• TASK LIST:
(1) Translate this sentence from the bylaws excerpt into Spanish: "No director of the board of directors shall receive any compensation from the corporation."
(2) According to the bylaws excerpt, how much written notice to each director is deemed sufficient for a special meeting of the board?

• PROVIDED PASSAGE:
7.5 Replacement of Directors.
(a) Whenever a vacancy
exists
on the board of directors, whether by death, resignation, or otherwise,
the
vacancy shall be filled by appointment of a new director by the
president of
the corporation, and if that power is not exercised within sixty (60)
days
after the president receives notice of the vacancy, by appointment by a
majority of the remaining directors at a regular or special meeting of
the
board. Any person appointed or elected to fill the vacancy of a
director
shall have the same qualifications as were required of the director
whose
office was vacated.
(b) Any director may
be
removed, with or without cause, by the vote of two-thirds of the
directors at a
special meeting called for that purpose. At any such meeting, any
vacancy
caused by the removal may be filled as stated above.
(c) Any person
appointed or
elected to fill a vacancy in the board of directors shall hold office
for the
unexpired term of his or her predecessor in office, subject to the
power of
removal stated above.
7.6 Compensation. No director of the
board of
directors shall receive any compensation from the corporation.
7.7 Meetings.
(a) Meetings shall be
held at
such place or places as the directors may from time to time by
resolution
designate; or, in the absence of such designation, at the principal
office of
the corporation.
(b) Regular meetings
shall be
held at least yearly, on or before the same date as the annual meeting,
and at
such other time, place and manner as the President may choose.
(c) The president may,
as
he/she deems necessary, and the secretary shall, if so requested in
writing by
three-fourths of the directors, call a special meeting of the board. In
such
event, three days written notice to each director shall be deemed
sufficient.
(d) A
majority of the directors shall constitute a quorum for the transaction
of
business at any meeting of the directors. However, if less than a
majority of
the directors are present at any meeting, a majority of the directors
present
may adjourn the meeting from time to time without further notice.
(e) Except as may
otherwise
be provided in these bylaws, or in the articles of incorporation of
this
corporation, or by law, the act of a majority of directors present at
any
meeting at which a quorum is present shall be deemed the act of the
board.
(f) All meetings of the directors shall be
governed by
Robert's Rules of Order, including such revisions of those rules as may
from
time to time be published, and except as those rules are inconsistent
with
these bylaws, with the articles of
incorporation of
this corporation, with applicable law or with the Illinois Retired
Teachers’
Association (IRTA) Constitution.

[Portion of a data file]

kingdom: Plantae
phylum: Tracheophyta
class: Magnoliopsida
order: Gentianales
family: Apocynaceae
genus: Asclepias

• SOLUTIONS FOR EACH TASK:
(1) Ningún director de la junta directiva recibirá compensación alguna de la corporación.

(2) Three days' written notice to each director is deemed sufficient.